Matador Network
- Website type: Travel
- Available in: English
- Founded: 2006
- Headquarters: San Francisco
- Founders: Ross Borden and Ben Polansky
- Industry: Travel, outdoors, food, leisure
- Services: GuideGeek AI
- Employees: 85
- Website: https://matadornetwork.com/
- Commercial: Yes

= Matador Network =

American digital media company

Matador Network is a North American digital media company based in San Francisco focused on travel, outdoor adventure, food, nightlife, language learning and culture.

The company also operates GuideGeek, a travel assistant using generative artificial intelligence technology from OpenAI. The technology has both a free consumer version, and a white-label version for destination marketing organizations.

== History ==
The company was founded in 2006 by CEO Ross Borden and Ben Polansky. Borden went on a trip with friends right after college, and one of the destinations was a volcano named Misti near Arequipa, Peru. After they visited the volcano, they sent an email of all the photos they had taken to many friends and family members; Borden was inspired to create a platform for sharing travel experiences.

The business opened up to include travel writers and influencers within its network.

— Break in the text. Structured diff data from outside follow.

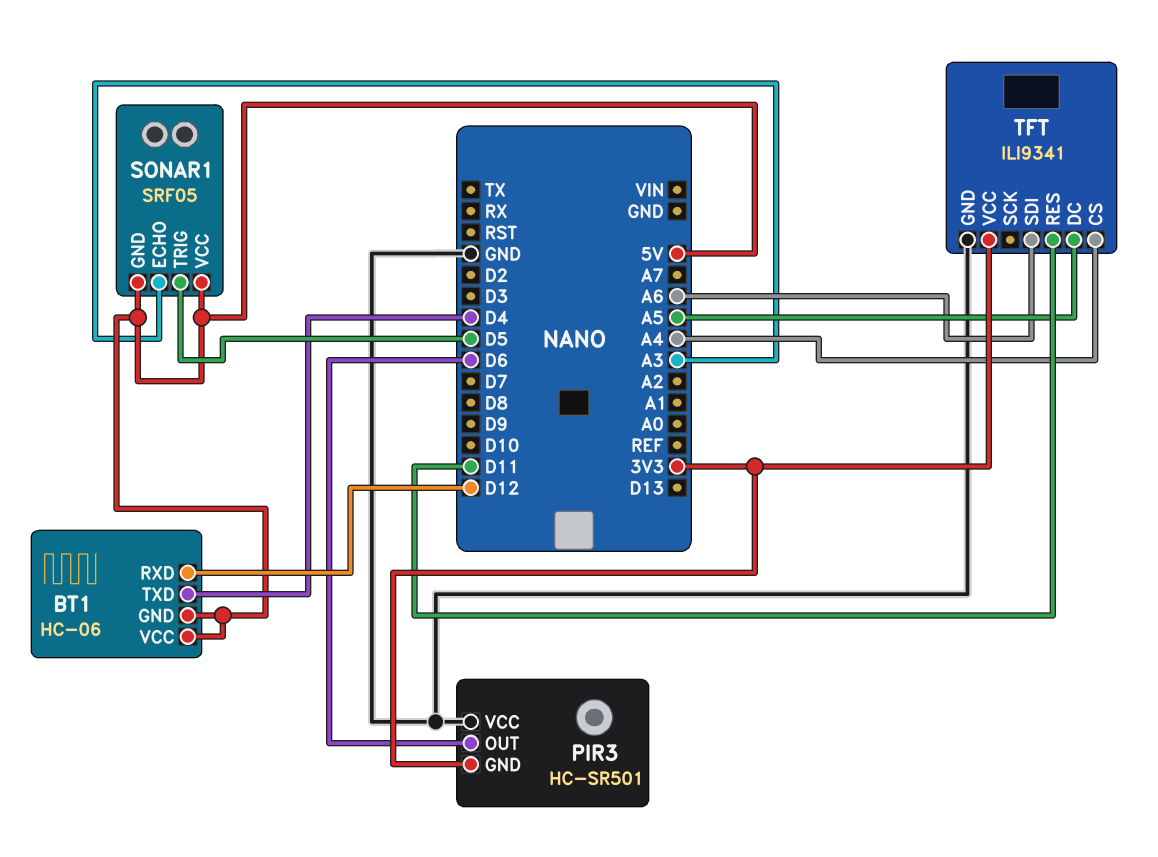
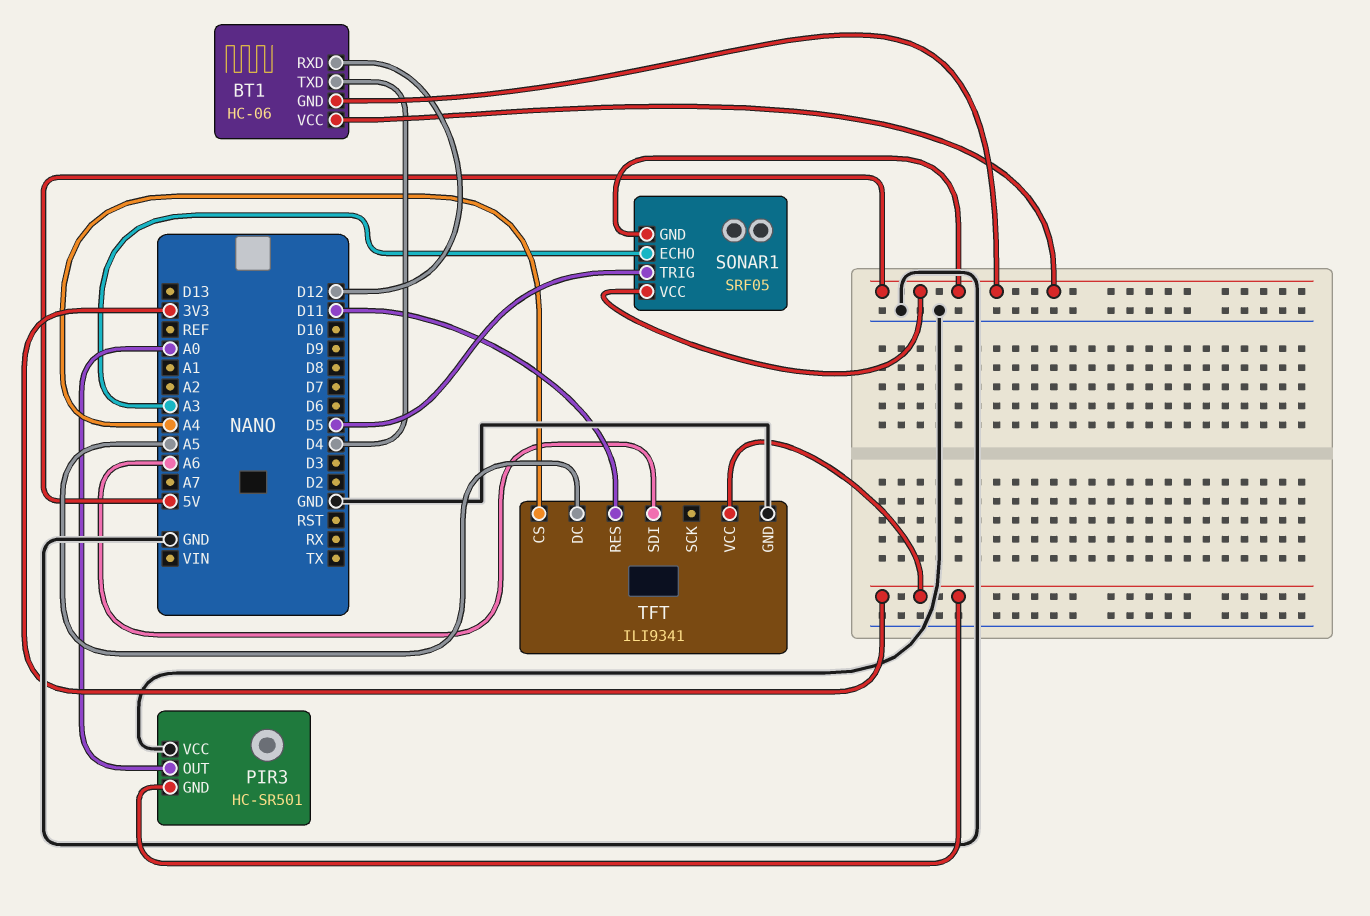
PIR3 pin OUT: D6 -> A0

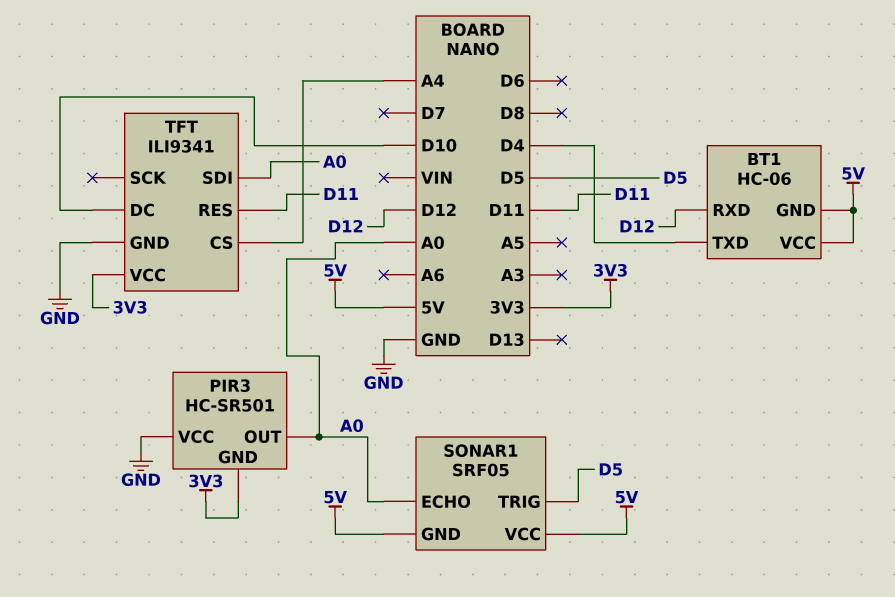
SONAR1 pin ECHO: A3 -> A0
TFT pin DC: A5 -> D10
TFT pin SDI: A6 -> A0

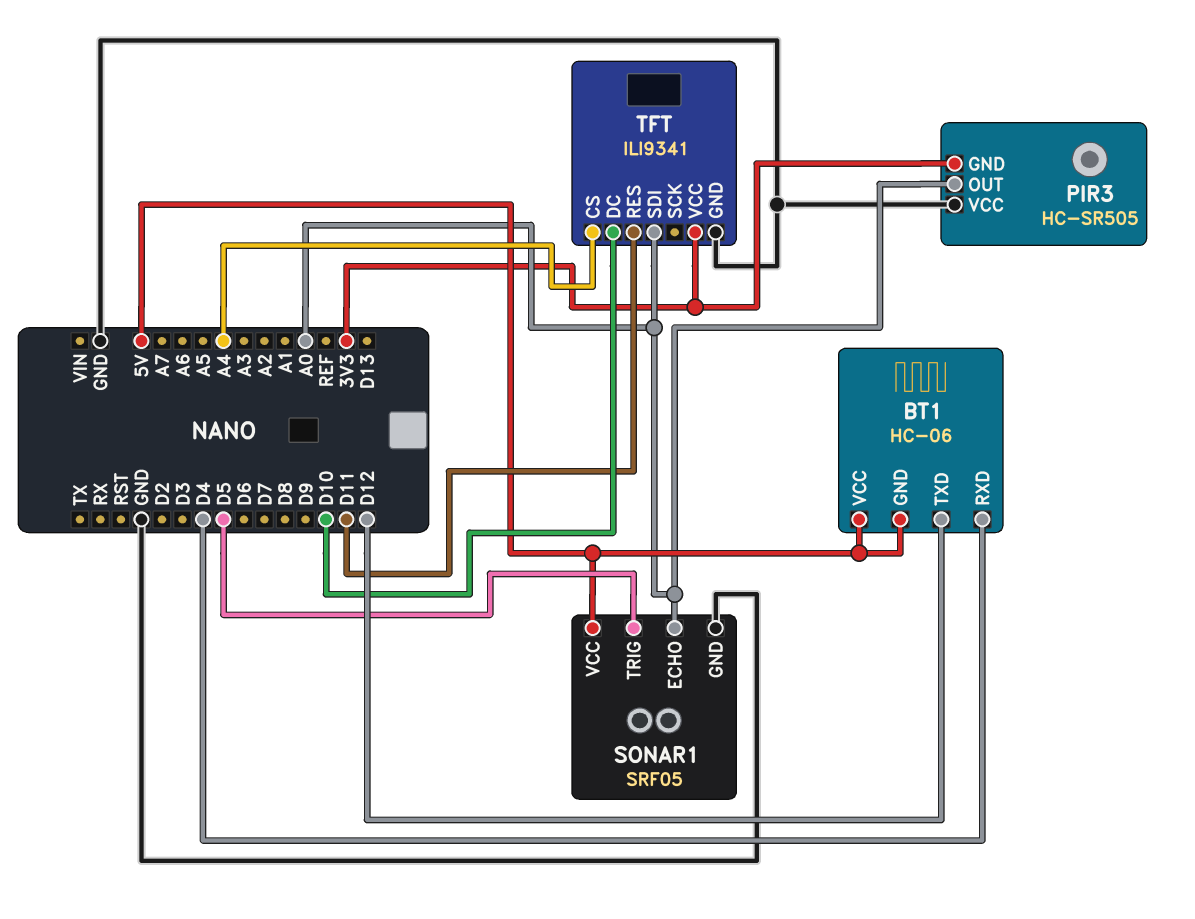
BT1 pin RXD: D12 -> D4
BT1 pin TXD: D4 -> D12
PIR3: HC-SR501 -> HC-SR505
SONAR1 pin GND: 5V -> GND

In addition to its online publications, it creates content for brands in partnership with influencers and distributes the content to its audience.

During the COVID-19 pandemic, Matador Network pivoted to content focused on road trips and domestic travel. In 2021, the company launched Matador Creators where creators can set up their profiles and apply for press trips or campaigns from brands. Matador Creators has members with occupations including writers, bloggers, photographers, filmmakers and producers.

== GuideGeek ==

In late 2022, Matador Network gained early access to the latest ChatGPT technology and began using it to build a tool for travel planning. In spring 2023, the company launched GuideGeek, a free A.I.-powered travel assistant. Users message the free service on Instagram, WhatsApp and Facebook Messenger. Travelers can specify their budget and needs to generate custom itineraries.

Matador Network has a team of human curators monitoring conversations to steer them back on track if the AI gets off course. Using this technique, known as reinforcement learning from human feedback (RLHF), the accuracy of GuideGeek has increased to 98%. Destinations such as New York City, New Zealand and Greece have partnered with Matador Network for custom versions of the AI technology.

== Films, series and books ==
Matador Network operates an in-house production team of 40 known as Matador Studios, which produces video content for brands as well as Matador Originals. Matador Network has distribution partnerships with organizations such as ESPN and Roku. The company has produced multiple limited travel series on The Roku Channel such as The Walton Adventure: Texas Edition, Puerto Rico: Mountains to Coast and Unexpected South Dakota hosted by Forrest Galante. It also created a video for Jeep starring snowboarder Shaun White.

In 2019, Matador Network partnered with Southwest Airlines to create a four-episode series called "My City, My Heart: An Insiders' Guide by Southwest Employees." The series showcased employees from four different work groups, each playing an important role, and launched across Matador's digital channels and onboard Wi-Fi-equipped flights on Southwest.

Matador Network has also published books, including "No Foreign Lands: 100 of the Most Inspirational Travel Quotes of All Time," which was named a 2012 New York Times gift guide suggestion.

Matador was approached by publishing house Macmillan to write the book "101 Places to Get F*cked Up Before You Die." Matador senior editor David S. Miller told Business Insider, "Our website is not about exploiting destinations. Matador and our brand has always been about traveling in a respectful way and trying to connect with local people."